Text Splitter#
Functionality for splitting text.
- class langchain.text_splitter.CharacterTextSplitter(separator: str = '\n\n', **kwargs: Any)[source]#
Implementation of splitting text that looks at characters.
- class langchain.text_splitter.LatexTextSplitter(**kwargs: Any)[source]#
Attempts to split the text along Latex-formatted layout elements.
- class langchain.text_splitter.MarkdownTextSplitter(**kwargs: Any)[source]#
Attempts to split the text along Markdown-formatted headings.
- class langchain.text_splitter.NLTKTextSplitter(separator: str = '\n\n', **kwargs: Any)[source]#
Implementation of splitting text that looks at sentences using NLTK.

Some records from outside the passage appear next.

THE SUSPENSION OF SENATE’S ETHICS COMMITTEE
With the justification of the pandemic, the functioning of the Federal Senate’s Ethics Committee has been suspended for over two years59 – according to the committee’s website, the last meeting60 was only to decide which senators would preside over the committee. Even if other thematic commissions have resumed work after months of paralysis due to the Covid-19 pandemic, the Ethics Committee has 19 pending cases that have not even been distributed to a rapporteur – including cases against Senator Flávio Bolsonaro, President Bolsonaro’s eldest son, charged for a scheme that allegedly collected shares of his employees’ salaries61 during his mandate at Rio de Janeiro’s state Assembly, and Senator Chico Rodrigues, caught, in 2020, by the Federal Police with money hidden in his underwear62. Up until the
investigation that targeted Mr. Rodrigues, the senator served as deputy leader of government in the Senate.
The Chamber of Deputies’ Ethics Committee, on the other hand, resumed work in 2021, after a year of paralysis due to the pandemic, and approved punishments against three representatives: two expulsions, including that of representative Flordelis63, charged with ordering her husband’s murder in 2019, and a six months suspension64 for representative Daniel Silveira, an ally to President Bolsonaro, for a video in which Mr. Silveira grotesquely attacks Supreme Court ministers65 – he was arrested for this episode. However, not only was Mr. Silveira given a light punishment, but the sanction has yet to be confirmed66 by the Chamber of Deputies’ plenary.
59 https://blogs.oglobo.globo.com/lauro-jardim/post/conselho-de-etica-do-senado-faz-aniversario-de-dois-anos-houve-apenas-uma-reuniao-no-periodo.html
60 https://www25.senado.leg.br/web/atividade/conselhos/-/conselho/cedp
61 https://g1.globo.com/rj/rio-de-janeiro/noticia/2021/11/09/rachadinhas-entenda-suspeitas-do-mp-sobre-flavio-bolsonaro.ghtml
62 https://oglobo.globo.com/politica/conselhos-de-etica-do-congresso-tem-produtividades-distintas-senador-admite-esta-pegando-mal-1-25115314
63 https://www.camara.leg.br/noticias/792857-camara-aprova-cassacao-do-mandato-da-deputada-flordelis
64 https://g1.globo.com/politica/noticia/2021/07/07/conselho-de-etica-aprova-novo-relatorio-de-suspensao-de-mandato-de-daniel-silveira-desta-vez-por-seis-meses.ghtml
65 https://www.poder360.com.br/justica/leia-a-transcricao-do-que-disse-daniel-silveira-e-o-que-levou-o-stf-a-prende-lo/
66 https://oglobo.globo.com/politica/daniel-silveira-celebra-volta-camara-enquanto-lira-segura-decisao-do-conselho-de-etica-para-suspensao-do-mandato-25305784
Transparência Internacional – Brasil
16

- class langchain.text_splitter.PythonCodeTextSplitter(**kwargs: Any)[source]#
Attempts to split the text along Python syntax.
- class langchain.text_splitter.RecursiveCharacterTextSplitter(separators: Optional[List[str]] = None, **kwargs: Any)[source]#
Implementation of splitting text that looks at characters.
Recursively tries to split by different characters to find one that works.
- class langchain.text_splitter.SpacyTextSplitter(separator: str = '\n\n', pipeline: str = 'en_core_web_sm', **kwargs: Any)[source]#
Implementation of splitting text that looks at sentences using Spacy.
- class langchain.text_splitter.TextSplitter(chunk_size: int = 4000, chunk_overlap: int = 200, length_function: typing.Callable[[str], int] = <built-in function len>)[source]#
Interface for splitting text into chunks.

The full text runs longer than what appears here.